Graven assumed a thoughtful expression, as if weighing the scope of his answer.
“Oh, we’ll putter along,” he said, “and round up the usual suspects.”
Chapter 5
The boozy air hit Dix like a breeze from heaven, and he suddenly longed for a smoke, even though he’d given up cigarettes fifteen years ago. Booze, on the other hand, was still his frequent companion. More frequently of late, he reflected as his eyes narrowed to scan the dimly lit interior. He spotted Colby at a booth near the back. Dix waved to the bartender on the way there, and paused to pat the waitress on the arm and order another round of whatever she’d brought to his buddy’s table.
“On second thought,” he said, watching Colby drain his glass, “better make his a double. I’ll have scotch on the rocks.” She nodded and angled off toward the bar.
Dix flashed a broad grin when he got to the booth and slid in across from Colby.
“Man, you look like shit,” Dix said. Colby shrugged. Maybe he’d been drinking doubles already.

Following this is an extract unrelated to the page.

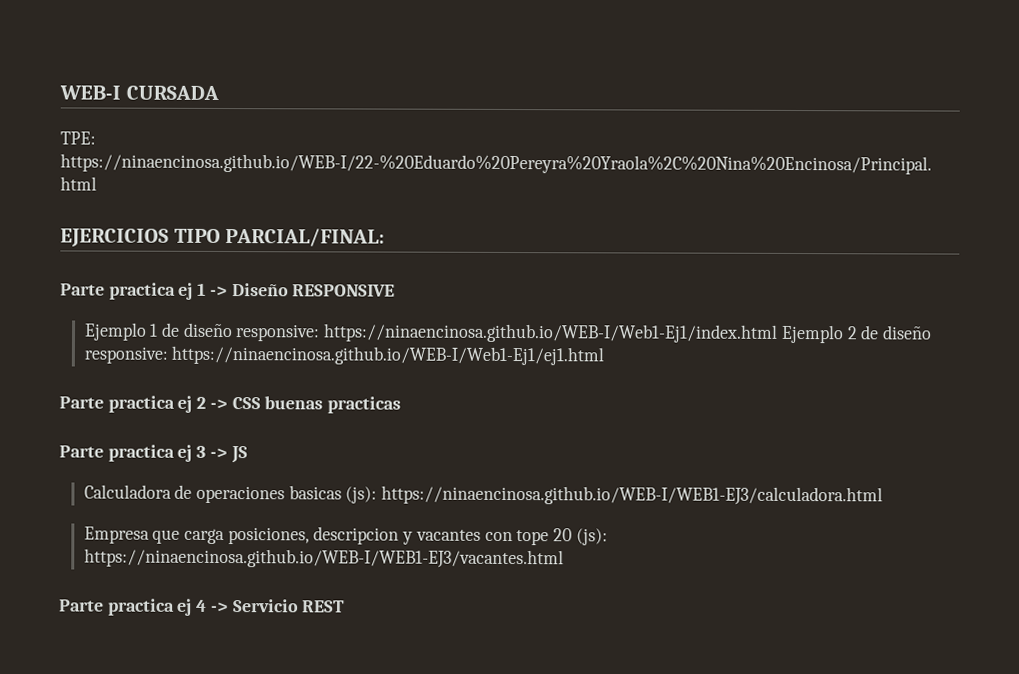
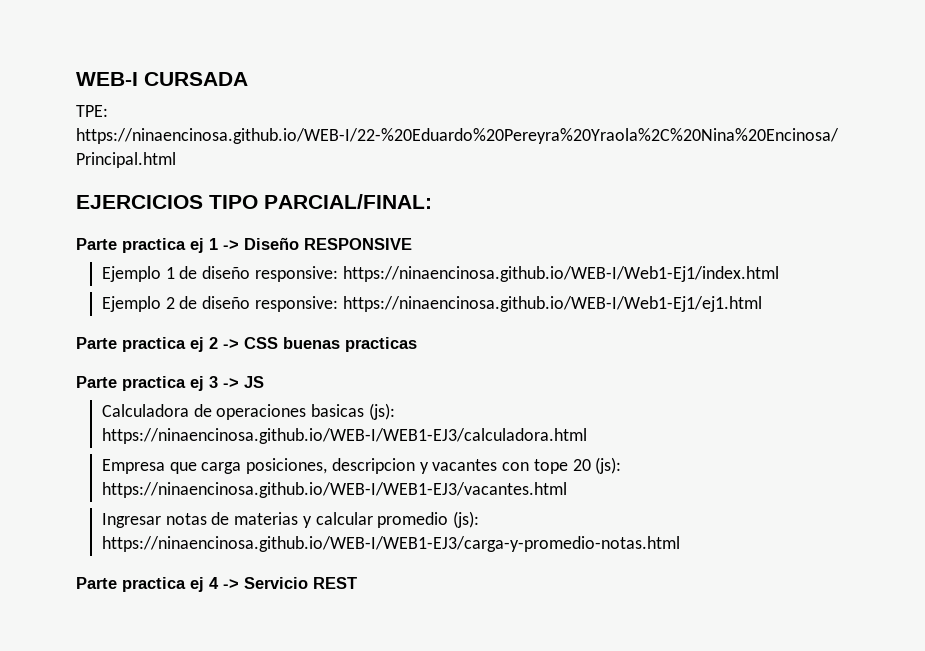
(779, 333) none -> (779, 274) //
(564, 558) none -> [102,511,480,528] [102,536,681,552] // Ingresar notas de materias y calcular promedio (js): https://ninaencinosa.github.io/WEB-I/WEB1-EJ3/carga-y-promedio-notas.html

“Thanks for coming, brother.” Colby’s eye’s looked like twin roadmaps. The glass in front of him was still half-full.
The waitress came with their drinks, setting down a whiskey soda in front of Colby along with a napkin and Dix’s scotch.
“Hey, what’s this?” Colby asked. “I was still working on this one.”
“A gift from an angel,” the waitress said as she winked at Dix and then walked away.
“Hey,” Dix said, pushing the second drink toward him. “You should see if she wants to go home with you tonight.”
“Yeah, right,” he said. “Just what I need. More complications in my life.”
“So,” Dix asked after sampling a small bit of his drink, “what’s so important that I had to drag myself down here to this scene of the crime?”
“Déjà vu,” Colby said. “You know what that means?”
“Yeah, it means you’re drunker than you look if you think you can speak French.”